В лаборатории работали два инженера из заключенных, их приводил и уводил конвой, и Серафим боялся с ними заговорить. Они спрашивали только деловое – результат анализа или пробы, – он им отвечал, отводя глаза в сторону. Серафима напугали на этот счет еще в Москве при найме на Дальний Север, сказали, что там опасные государственные преступники, и Серафим боялся принести даже кусок сахару или белого хлеба своим товарищам по работе. За ним, впрочем, следил заведующий лабораторией Пресняков, комсомолец, растерявшийся от собственного необычайно высокого жалованья и высокой должности сразу после окончания института. Главной своей обязанностью он считал политконтроль за своими сотрудниками (а может быть, только этого от него и требовали), и заключенными, и вольнонаемными.

Серафим был постарше своего заведующего, но послушно выполнял все, что тот приказывал в смысле пресловутой бдительности и осмотрительности.

За год он и десятком слов на посторонние темы не обменялся с заключенными инженерами.

С дневальным же и ночным сторожем Серафим и вовсе ничего не говорил.

Через каждые шесть месяцев оклад договорника-северянина увеличивался на десять процентов. После получения второй надбавки Серафим выпросил себе поездку в соседний поселок, всего за сто километров, – что-нибудь купить, сходить в кино, пообедать в настоящей столовой, «посмотреть на баб», побриться в парикмахерской.

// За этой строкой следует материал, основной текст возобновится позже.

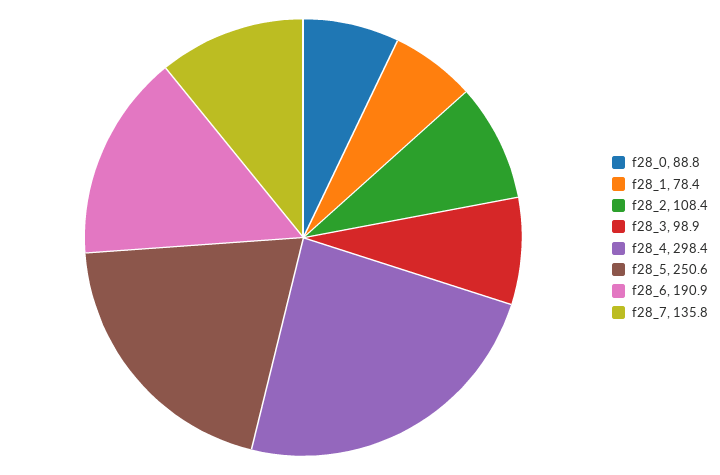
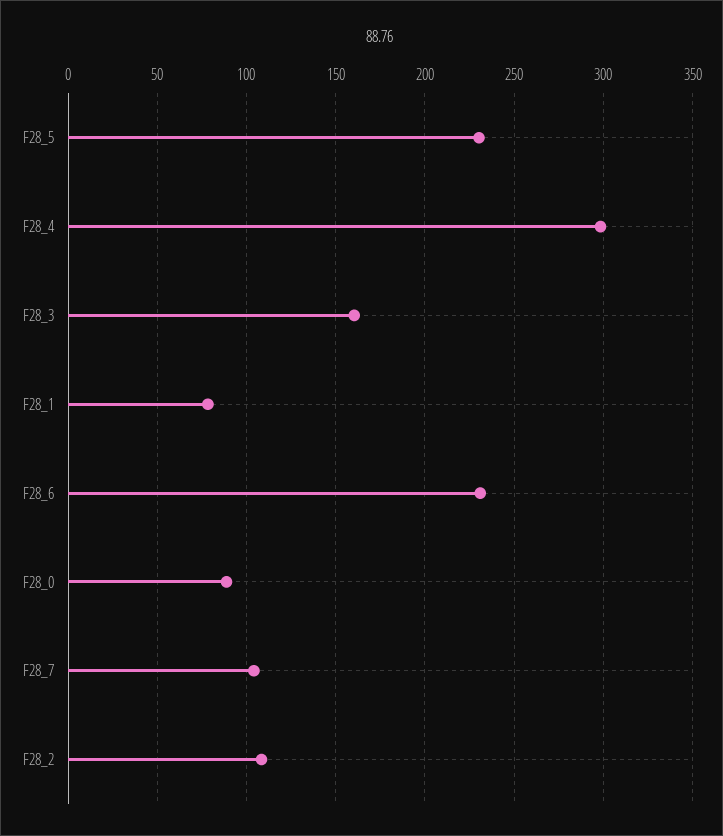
f28_3: 98.9 -> 160
f28_5: 250.6 -> 230
f28_6: 190.9 -> 230
f28_7: 135.8 -> 105

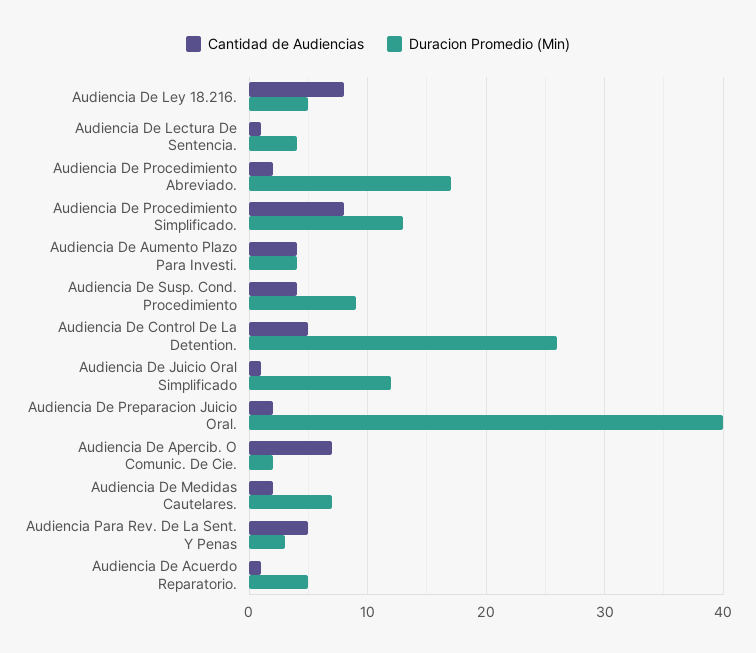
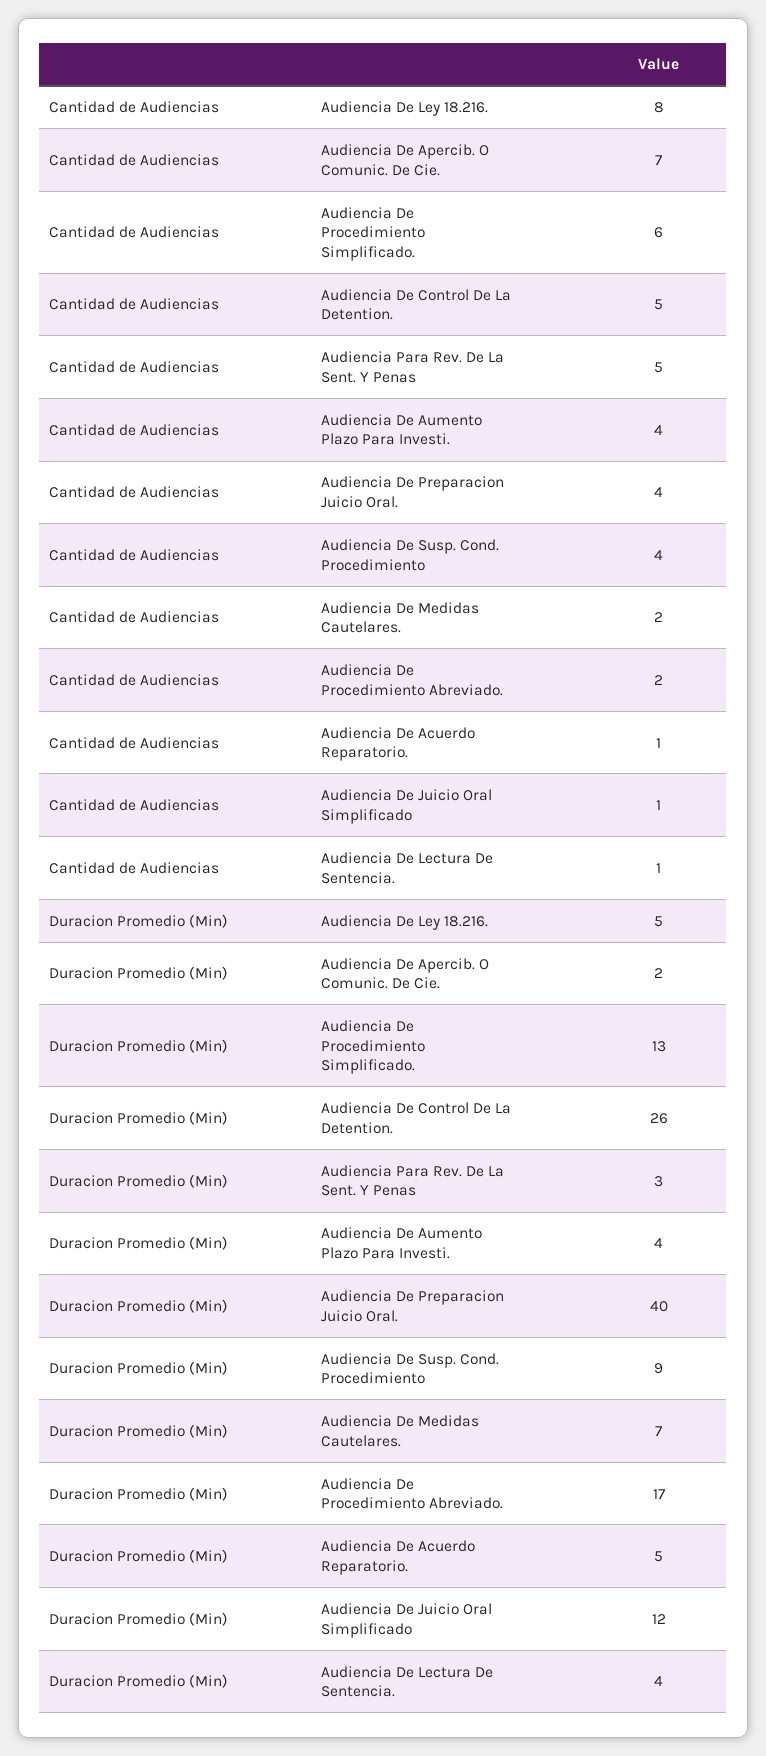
Cantidad de Audiencias, Audiencia De Procedimiento Simplificado.: 8 -> 6
Cantidad de Audiencias, Audiencia De Preparacion Juicio Oral.: 2 -> 4

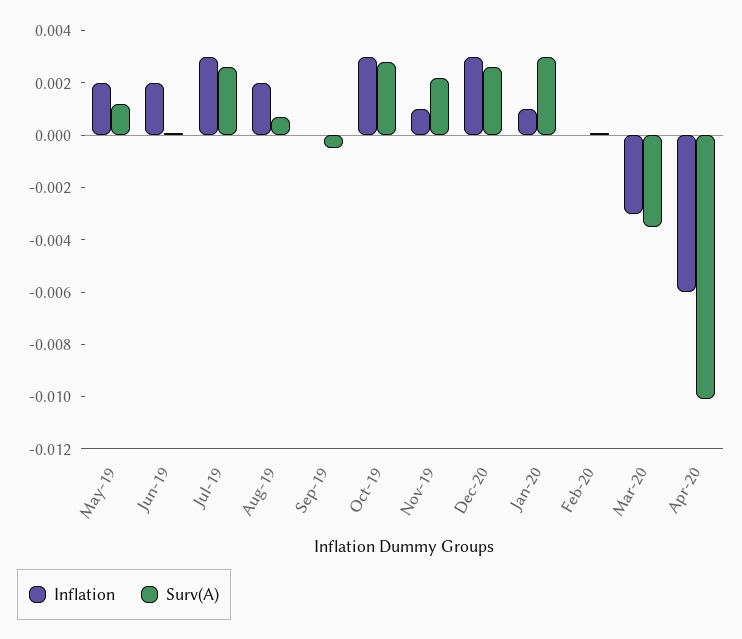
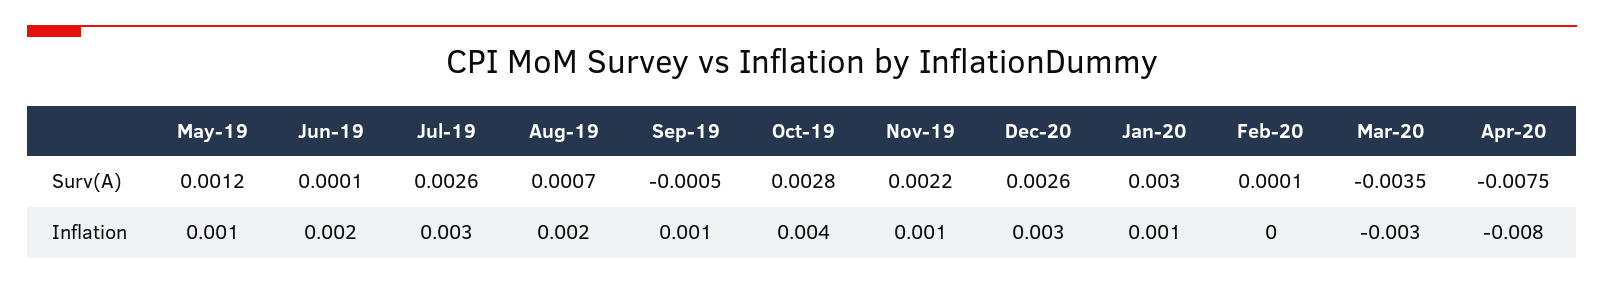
Inflation, May-19: 0.002 -> 0.001
Inflation, Sep-19: 0 -> 0.001
Inflation, Oct-19: 0.003 -> 0.004
Inflation, Apr-20: -0.006 -> -0.008
Surv(A), Apr-20: -0.01 -> -0.0075

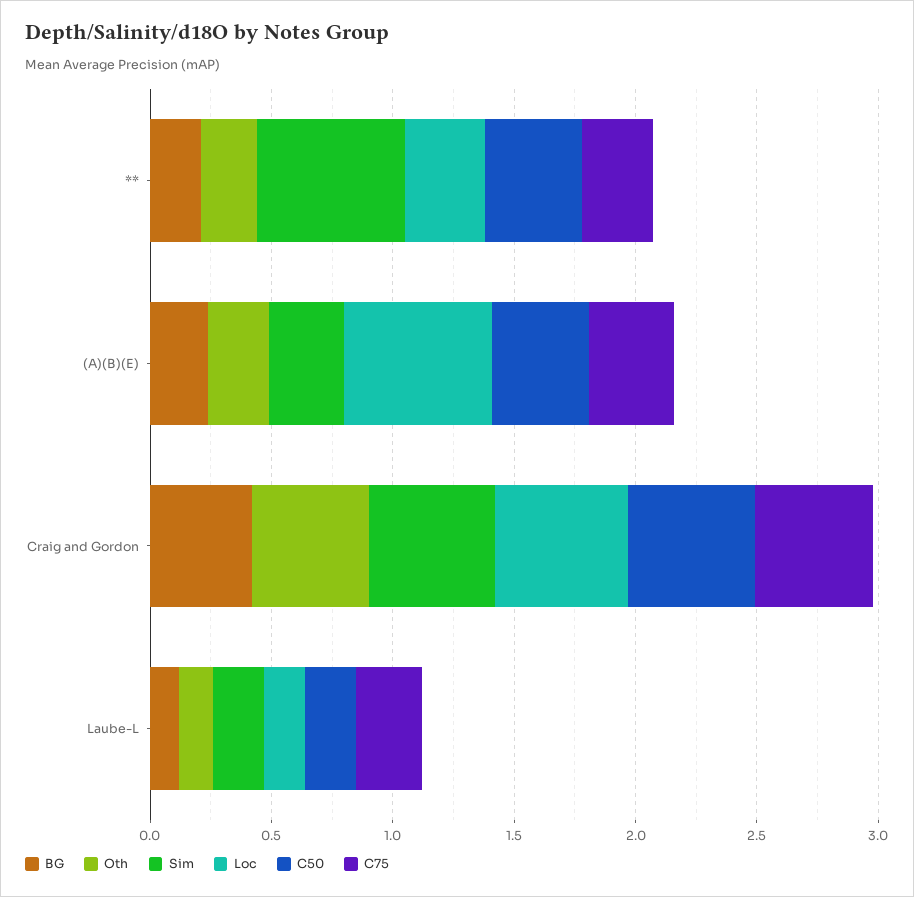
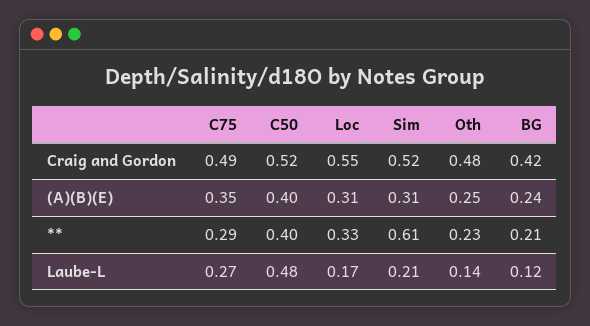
Loc, (A)(B)(E): 0.6 -> 0.31
C50, Laube-L: 0.2 -> 0.48

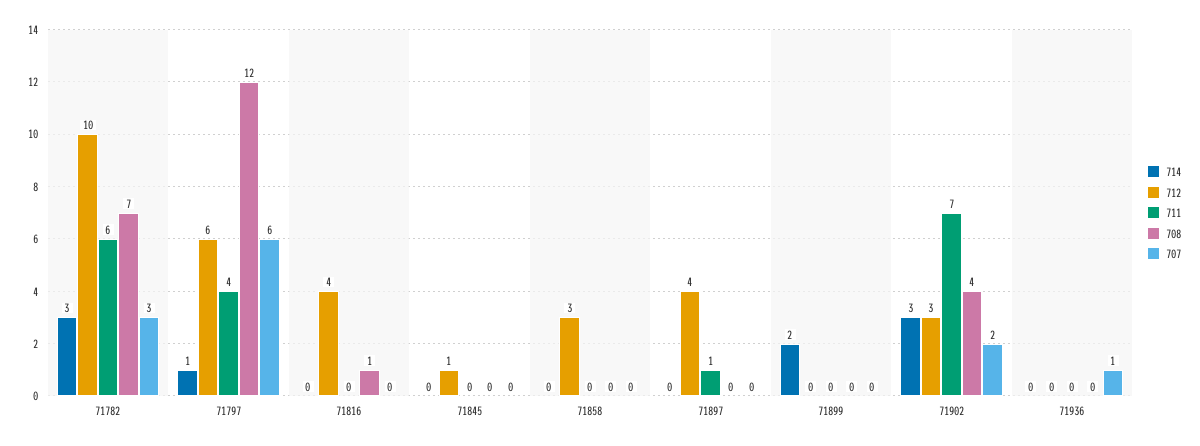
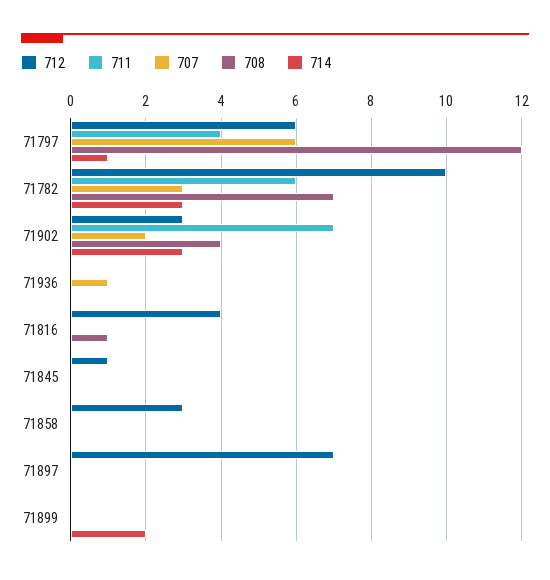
712, 71897: 4 -> 7
711, 71897: 1 -> 0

Серафим взобрался в кузов грузовика, поднял воротник, закутался поплотнее, и машина помчалась.

Через часа полтора машина остановилась у какого-то домика. Серафим слез и сощурился от весеннего резкого света.

Два человека с винтовками стояли перед Серафимом.

– Документы!

Серафим полез в карман пиджака и похолодел – паспорт он забыл дома. И, как назло, никакой бумажки, удостоверяющей его личность. Ничего, кроме анализа воздуха с шахты. Серафиму велели идти в избу.

Машина уехала.

Небритый, коротко стриженный Серафим не внушал доверия начальнику.

– Откуда бежал?

– Ниоткуда…

Внезапная затрещина свалила Серафима с ног.

– Отвечать, как полагается!

– Да я буду жаловаться! – завопил Серафим.

– Ах, ты будешь жаловаться? Эй, Семен!

Семен прицелился и гимнастическим жестом привычно и ловко ударил ногой в солнечное сплетение Серафиму.

Серафим охнул и потерял сознание.

Смутно он помнил, как его куда-то волокли прямо по дороге, он потерял шапку. Зазвенел замок, скрипнула дверь, и солдаты вбросили Серафима в какой-то вонючий, но теплый сарай.

Через несколько часов Серафим отдышался и понял, что он находится в изоляторе, куда собирали всех беглецов и штрафников – заключенных поселка.

– Табак есть? – спросил кто-то из темноты.

– Нет. Я некурящий, – виновато сказал Серафим.

– Ну и дурак. Есть у него что-нибудь?

– Нет, ничего. После этих бакланов разве что останется?

Серафим с величайшим усилием сообразил, что речь идет о нем, а «бакланами», очевидно, называют конвоиров за их жадность и всеядность.

– У меня были деньги, – сказал Серафим.

– Вот именно «были».

Серафим обрадовался и замолчал. Он взял с собой в поездку две тысячи рублей, и, слава богу, эти деньги изъяты и хранятся у конвоя. Все скоро выяснится, и Серафима освободят и вернут ему деньги. Серафим повеселел.

«Надо будет дать сотню конвоирам, – подумал он, – за хранение». Впрочем, за что давать? За то, что они его избили?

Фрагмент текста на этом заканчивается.